_DESCRIPTION OF THE TASK_
Report every line of the records that contains the word "from".
***
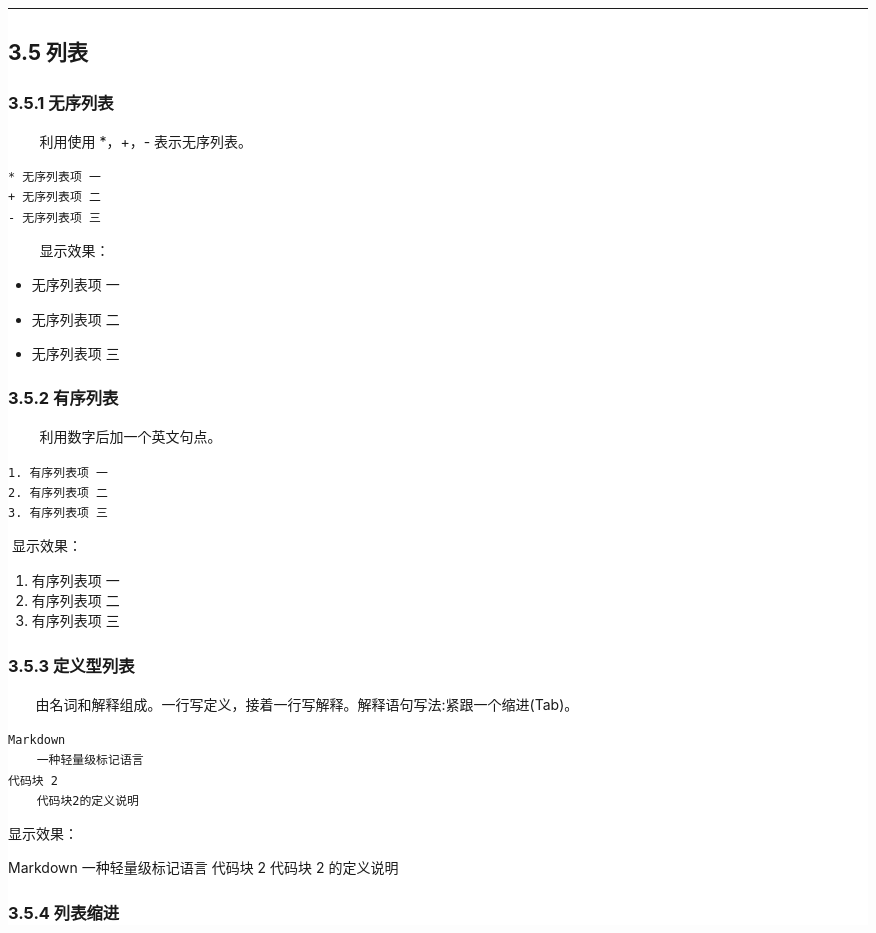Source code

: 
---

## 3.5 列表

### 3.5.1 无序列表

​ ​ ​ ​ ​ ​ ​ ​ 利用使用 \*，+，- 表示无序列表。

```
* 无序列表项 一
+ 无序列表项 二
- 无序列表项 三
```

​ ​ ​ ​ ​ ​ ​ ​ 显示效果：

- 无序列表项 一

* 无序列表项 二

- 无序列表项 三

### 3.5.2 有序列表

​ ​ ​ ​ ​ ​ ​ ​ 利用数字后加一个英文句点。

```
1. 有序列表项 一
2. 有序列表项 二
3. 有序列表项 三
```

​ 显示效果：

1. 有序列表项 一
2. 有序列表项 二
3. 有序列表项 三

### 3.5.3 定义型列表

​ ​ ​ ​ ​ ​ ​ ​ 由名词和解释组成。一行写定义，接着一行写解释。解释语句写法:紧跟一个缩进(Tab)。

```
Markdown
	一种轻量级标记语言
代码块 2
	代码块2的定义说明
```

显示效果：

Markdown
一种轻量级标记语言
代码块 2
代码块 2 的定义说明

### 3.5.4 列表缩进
***
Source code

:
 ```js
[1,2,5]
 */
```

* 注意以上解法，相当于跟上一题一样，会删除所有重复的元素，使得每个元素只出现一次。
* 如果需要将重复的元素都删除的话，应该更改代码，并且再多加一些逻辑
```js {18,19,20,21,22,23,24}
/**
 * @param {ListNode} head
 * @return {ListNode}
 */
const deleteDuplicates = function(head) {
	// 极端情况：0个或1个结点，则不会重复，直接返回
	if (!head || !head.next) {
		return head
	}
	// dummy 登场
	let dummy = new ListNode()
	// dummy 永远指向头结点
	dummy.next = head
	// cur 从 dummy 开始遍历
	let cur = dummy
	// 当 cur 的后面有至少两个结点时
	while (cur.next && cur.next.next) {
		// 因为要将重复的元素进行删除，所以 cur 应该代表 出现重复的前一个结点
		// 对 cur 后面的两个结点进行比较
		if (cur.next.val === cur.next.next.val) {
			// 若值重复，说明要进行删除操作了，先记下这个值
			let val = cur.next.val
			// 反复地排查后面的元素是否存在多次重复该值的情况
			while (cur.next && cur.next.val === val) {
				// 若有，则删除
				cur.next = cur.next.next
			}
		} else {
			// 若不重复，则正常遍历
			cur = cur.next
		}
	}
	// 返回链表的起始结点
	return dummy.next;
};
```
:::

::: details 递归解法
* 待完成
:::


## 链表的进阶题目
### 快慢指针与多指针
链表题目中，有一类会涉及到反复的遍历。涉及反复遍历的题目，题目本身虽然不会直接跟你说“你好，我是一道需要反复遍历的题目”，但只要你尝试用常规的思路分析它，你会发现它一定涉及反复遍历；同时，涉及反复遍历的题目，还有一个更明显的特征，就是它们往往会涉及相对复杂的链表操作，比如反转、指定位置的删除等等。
***
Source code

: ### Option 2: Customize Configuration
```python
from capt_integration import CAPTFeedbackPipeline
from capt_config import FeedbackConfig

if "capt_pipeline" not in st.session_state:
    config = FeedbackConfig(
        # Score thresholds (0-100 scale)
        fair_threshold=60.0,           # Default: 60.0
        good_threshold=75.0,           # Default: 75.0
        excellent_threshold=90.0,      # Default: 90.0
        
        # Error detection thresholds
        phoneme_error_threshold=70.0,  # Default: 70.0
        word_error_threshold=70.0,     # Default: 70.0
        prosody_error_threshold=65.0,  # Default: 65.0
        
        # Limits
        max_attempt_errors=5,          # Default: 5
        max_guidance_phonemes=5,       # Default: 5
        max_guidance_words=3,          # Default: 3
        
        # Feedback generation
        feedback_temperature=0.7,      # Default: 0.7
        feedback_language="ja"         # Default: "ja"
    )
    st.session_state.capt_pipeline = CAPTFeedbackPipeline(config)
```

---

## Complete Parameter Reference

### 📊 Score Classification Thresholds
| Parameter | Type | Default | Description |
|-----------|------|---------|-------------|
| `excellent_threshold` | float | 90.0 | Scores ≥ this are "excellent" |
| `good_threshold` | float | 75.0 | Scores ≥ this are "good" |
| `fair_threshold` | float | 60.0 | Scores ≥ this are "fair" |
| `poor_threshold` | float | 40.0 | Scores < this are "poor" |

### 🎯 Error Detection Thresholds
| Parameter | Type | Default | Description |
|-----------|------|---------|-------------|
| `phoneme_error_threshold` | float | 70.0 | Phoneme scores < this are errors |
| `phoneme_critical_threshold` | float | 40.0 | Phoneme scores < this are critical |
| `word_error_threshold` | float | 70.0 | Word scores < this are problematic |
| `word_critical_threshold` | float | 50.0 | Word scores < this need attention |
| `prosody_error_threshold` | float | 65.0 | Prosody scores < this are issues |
***
_ANSWER TO THIS TASK_
from capt_integration import CAPTFeedbackPipeline
from capt_config import FeedbackConfig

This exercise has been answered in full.